Writing good software is hard. Fortunately, we can borrow from our everyday life experiences to make it easier.
Consider the following situation:
You're sitting at your desk writing some C# when your stomach signals to your brain: "Hey, I need some food so we can continue to function normally."
Your brain signals your imagination and your imagination suggests: "Let's get a burger."
Your brain analyzes the suggestion, concurs, and directs the rest of your body out the door to your local neighborhood Bob's Beefy Burgers.
5-15 minutes later...
You're at Bob's Beefy Burgers counter and you say to the cashier: "One Bob's Big Beefy triple with cheese please."
The cashier asks: "Would you like just the sandwich or the entire meal for an extra $1.95?"
(Now this is where it gets complicated, so pay attention.)
You process the cashier's question and consider your options like so:
- Meal means fries and Pepesee
- I like fries and could eat some
- I like Pepesee and could drink some
- $1.95 is not that much, I can afford it
And so you answer: "The meal"
10-20 minutes later...
You still have about 4-5 bites of sandwich in your hand, about 12-18 fries on the tray, and 8 ounces of Pepesee in your cup. You are also full and can eat no more and drink no more.
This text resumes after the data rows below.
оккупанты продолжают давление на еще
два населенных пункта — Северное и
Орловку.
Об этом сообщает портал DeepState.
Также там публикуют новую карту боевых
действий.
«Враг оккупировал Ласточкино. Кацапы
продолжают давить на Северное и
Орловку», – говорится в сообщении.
You throw away the extra food and are $1.95 (plus tax) poorer than you would have been had you simply ordered only what you needed in the first place.
So consider this analagous situation:
You're sitting at your desk writing some C# when your buddy signals to you: "Hey let's write a class that connects to a database so we can do some stuff."
Your brain signals your imagination and your imagination suggests: "Let's write a DatabaseConnection class".
Your brain analyzes the suggestion, concurs, and directs your fingers to spin up a new class.
5-15 seconds later...
You're looking at the first set of tests and code, respectively called DatabaseConnectionTest
and DatabaseConnection
. The DatabaseConnection
constructor takes one parameter called connectionString
so that users can specify the location of their database.
Your buddy asks: "Should we make that parameter optional?"
(Now this is where it gets complicated, so pay attention.)
You process your buddy's question and consider your options like so:
- Default empty string means clients don't have to know where they're connecting to when they instantiate this class
- People like not having to know stuff when they do things
- People like options when doing things
- Making the parameter optional is 30 seconds of work, I can do it
And so you answer: "Make it optional"
10-20 weeks later...
Your DatabaseConnection has grown popular. It is now being used in 5 services across your project and referenced in 20 files altogether. You are considering refactoring your class slightly, but need to know how it's used when instantiated without that optional parameter. You waste 30 minutes wandering through your entire project looking for usages of this constructor without a parameter and running all your specs just to find out that, well, there aren't any.
You throw away the optional parameter and are 30 minutes behind where you would have been had you simply written only what you needed in the first place.
Moral of the Story
If you don't need it, then don't buy it, don't write it, don't think about writing it. We've all heard it before, just need a reminder every once in a while. So just say no, do what you really need to do, and live a good life.